Berdasarkan hasil pemantauan, seluruh unit layanan telah kembali beroperasi, mulai dari poli rawat jalan, instalasi rawat inap, hingga Unit Gawat Darurat (UGD). Kondisi ini menunjukkan layanan kesehatan di RSUD Aceh Besar mulai kembali stabil setelah gangguan sehari sebelumnya.
Terkait ketersediaan obat, Abdullah menyebutkan bahwa secara umum stok dalam kondisi aman. Namun, ia mengakui masih ada beberapa jenis obat tertentu yang terbatas akibat proses pengadaan dan distribusi.
“Stok obat secara umum aman. Hanya beberapa jenis obat tertentu yang masih terbatas karena proses pemesanan dan distribusi,” jelasnya.
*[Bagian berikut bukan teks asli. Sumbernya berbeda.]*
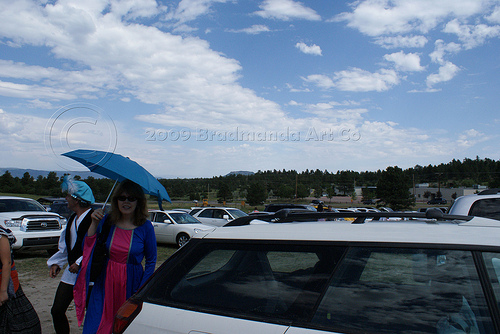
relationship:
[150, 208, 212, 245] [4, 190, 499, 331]
coupe in parking lot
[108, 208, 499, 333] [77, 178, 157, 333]
vehicle next to woman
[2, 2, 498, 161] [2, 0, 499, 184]
sky with clouds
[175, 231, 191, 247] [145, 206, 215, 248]
tire of car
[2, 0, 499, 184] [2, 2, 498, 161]
clouds in sky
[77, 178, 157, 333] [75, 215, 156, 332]
woman wearing dress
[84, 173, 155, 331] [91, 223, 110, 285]
woman carrying black purse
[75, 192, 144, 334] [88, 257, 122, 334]
girl in a dress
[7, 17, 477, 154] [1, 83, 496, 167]
clouds in sky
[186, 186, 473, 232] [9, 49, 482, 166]
people in background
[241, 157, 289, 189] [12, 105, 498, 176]
mountains in background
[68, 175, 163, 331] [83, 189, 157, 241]
woman wearing sun glasses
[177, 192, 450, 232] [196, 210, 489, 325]
rack on roof of car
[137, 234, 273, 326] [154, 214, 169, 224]
part of a car window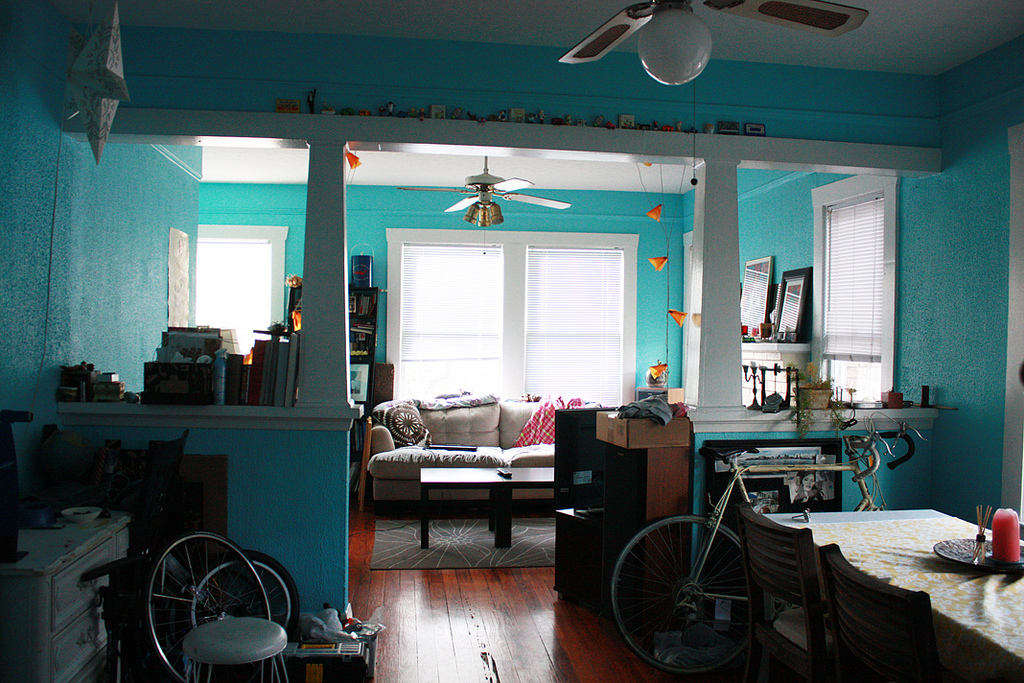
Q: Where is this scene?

Ia juga mengungkapkan bahwa persoalan jasa medis (jasmed) serta klaim BPJS Kesehatan menjadi salah satu pemicu aksi mogok kerja. Selain itu, proses penyesuaian regulasi Badan Layanan Umum Daerah (BLUD) turut memengaruhi sistem keuangan rumah sakit.
“Untuk jasmed dan BPJS saat ini sedang dalam proses penyelesaian, begitu juga penyesuaian regulasi BLUD. Ini membutuhkan tahapan administrasi, sehingga tidak bisa diselesaikan secara instan,” tambahnya.
Sementara itu, Kabag Hukum Setdakab Aceh Besar, Rafzan Amin, mengimbau tenaga kesehatan tetap menjaga profesionalitas dalam memberikan pelayanan kepada masyarakat.
“Insya Allah sebelum April berakhir, persoalan ini kita upayakan selesai. Kami berharap nakes tetap fokus memberikan pelayanan terbaik,” ujarnya.
Direktur RSUD Aceh Besar, Bunaiya Putra, turut memberikan klarifikasi terkait isu kekosongan obat yang sempat beredar. Ia menegaskan bahwa tidak semua obat kosong, melainkan hanya beberapa jenis tertentu, seperti insulin dan obat khusus lainnya.
“Memang ada obat pengganti dengan kandungan yang sama, tetapi tidak semua pasien cocok dengan merek yang berbeda. Ini menjadi perhatian kami dan sudah kami laporkan ke dinas terkait,” jelasnya.
Pihak rumah sakit, lanjutnya, terus berkoordinasi dengan instansi terkait untuk memastikan ketersediaan obat sesuai kebutuhan pasien, terutama bagi mereka yang memerlukan terapi spesifik.
Pemerintah Kabupaten Aceh Besar berharap peristiwa ini menjadi bahan evaluasi untuk memperkuat tata kelola layanan kesehatan, sekaligus menjamin hak masyarakat dalam memperoleh pelayanan medis yang optimal dan berkelanjutan.